Reliability remains a determining factor in any network's success. IT managers considering blade servers need to determine whether the equipment's software supports failover capabilities and redundant components. Many blade servers come with dual power supplies and hot-swappable components. In addition, some allow technicians to isolate a single processor blade and reboot that card without affecting other blade servers. These types of capabilities become critical when managers consolidate the entire computing center.

As an emerging technology implementation, blade server vendors currently limit support to Linux or Unix based operating systems. For most large companies, this may not present a problem. For those companies that run Microsoft Windows on their servers, however, it represents a conversion and a learning curve. Nearly all the vendors plan to support Windows in the near future, but the current lack of support may force some IT managers to postpone a decision.

In addition, the vendors who pioneered blade server technology were new companies.
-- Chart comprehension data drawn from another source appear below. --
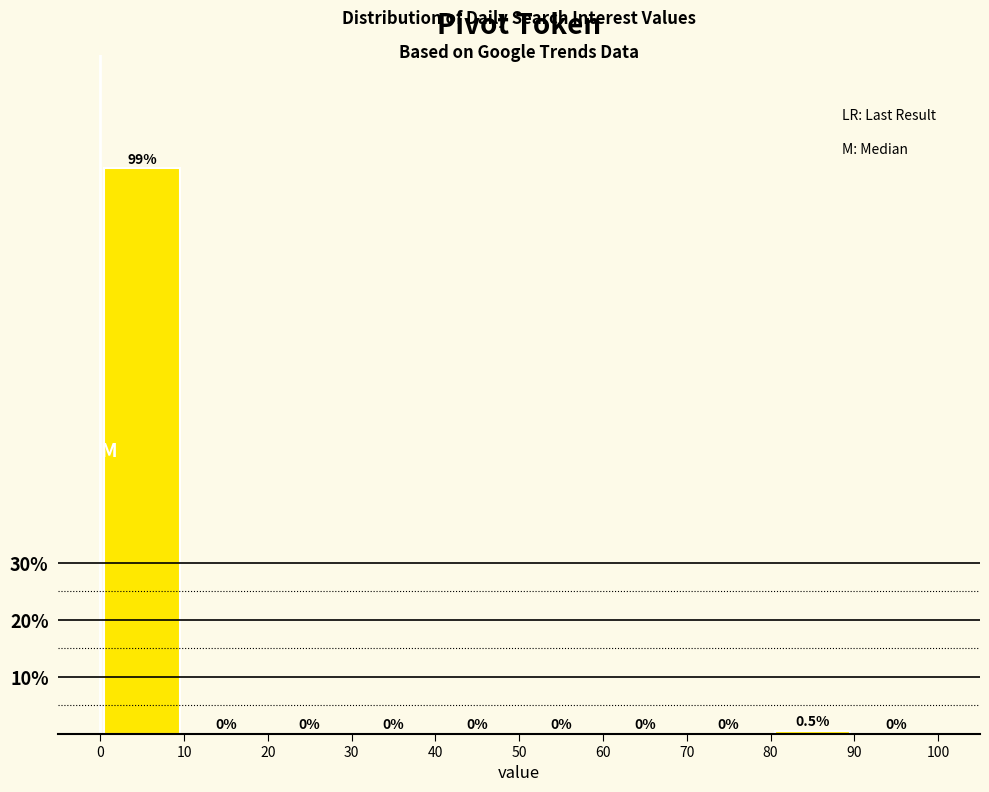

Reading left to right, list every bar in this chart as the range it spans on the x-axis followed by its height.

0 to 10: 99.5
10 to 20: 0.0
20 to 30: 0.0
30 to 40: 0.0
40 to 50: 0.0
50 to 60: 0.0
60 to 70: 0.0
70 to 80: 0.0
80 to 90: 0.5
90 to 100: 0.0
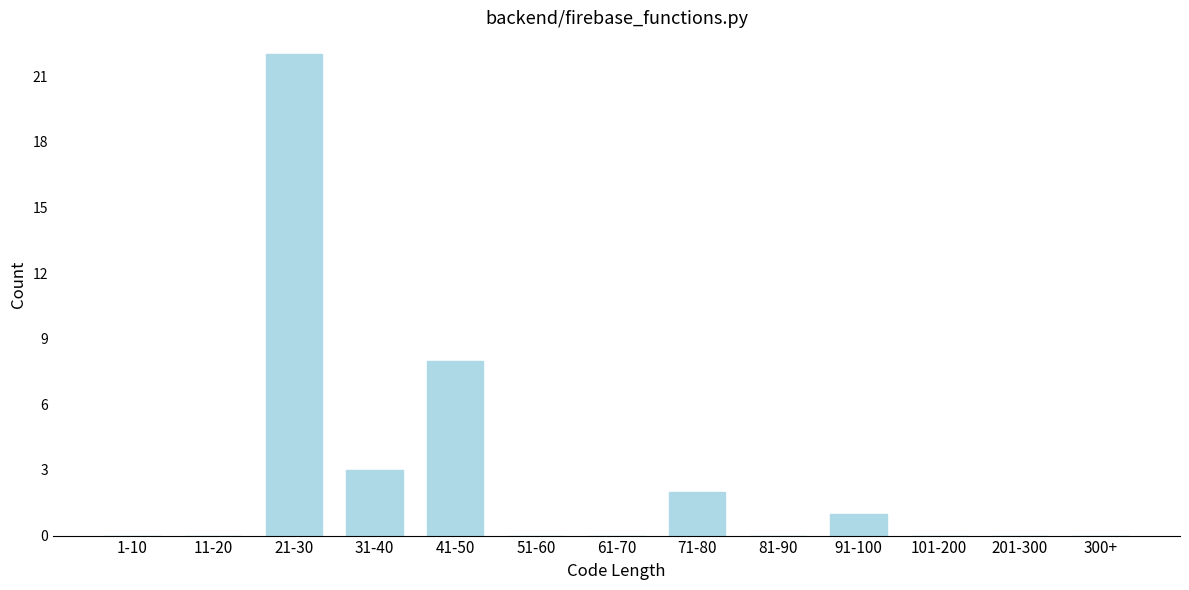

Reading left to right, what are all the values shown in this chart?

1-10=0	11-20=0	21-30=22	31-40=3	41-50=8	51-60=0	61-70=0	71-80=2	81-90=0	91-100=1	101-200=0	201-300=0	300+=0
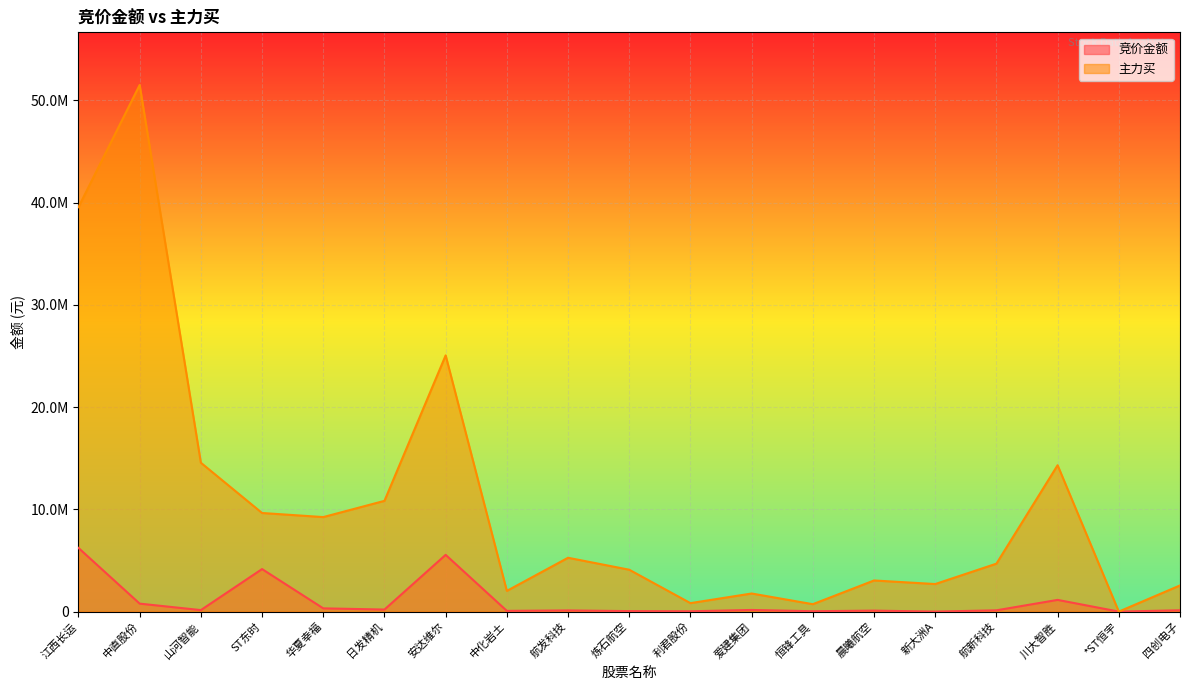

At which category is the sum across all series the highest?

中直股份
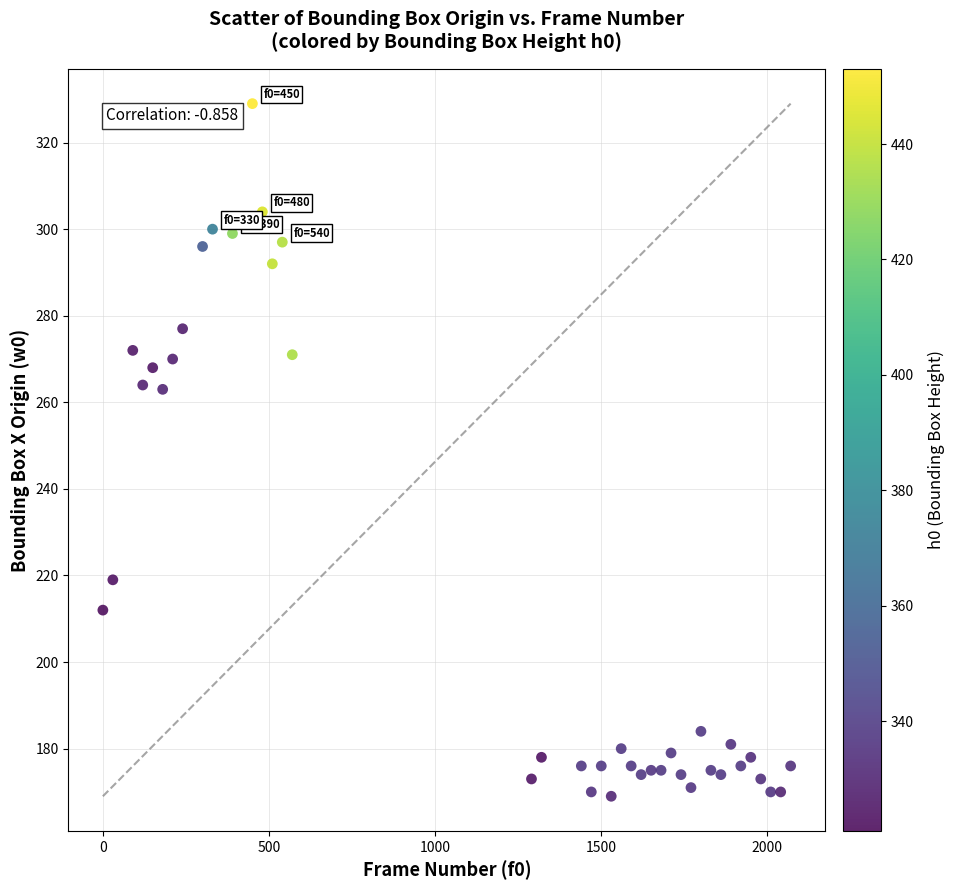

What is the range of X values (max minus min)?

2070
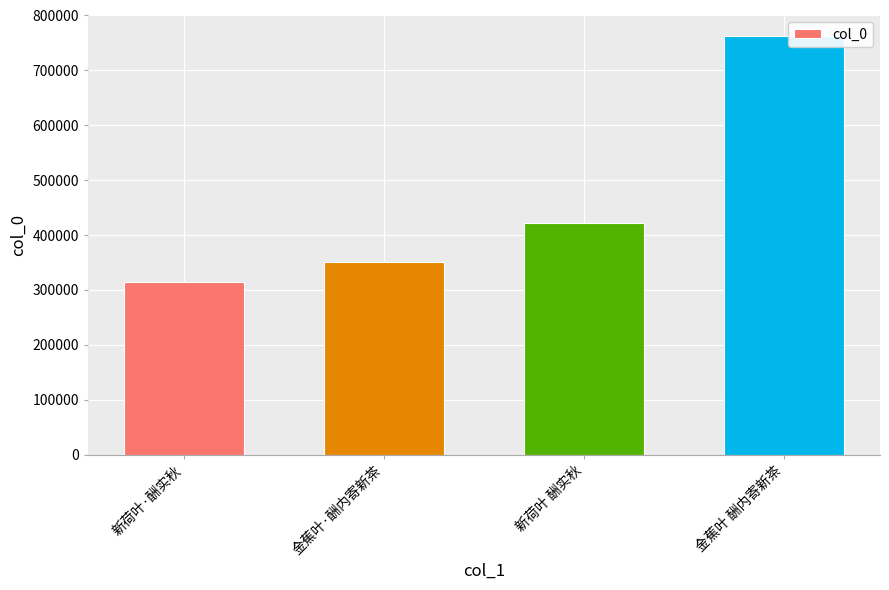

What is the label of the 4th bar from the right?

新荷叶·酬实秋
Several of those companies now struggle as Hewlett-Packard and Compaq responded quickly, and IBM announced future plans that, if implemented would take blade server technology to a new level. Most of the other, established vendors will follow and release versions of blade servers over the course of the next year. IT managers, if they choose to implement the technology now, must ensure that the vendor is financially sound and able to continue competing in the market. Such key areas as support and the companies' ability to continue innovating as the market attracts larger and stronger vendors must be considered.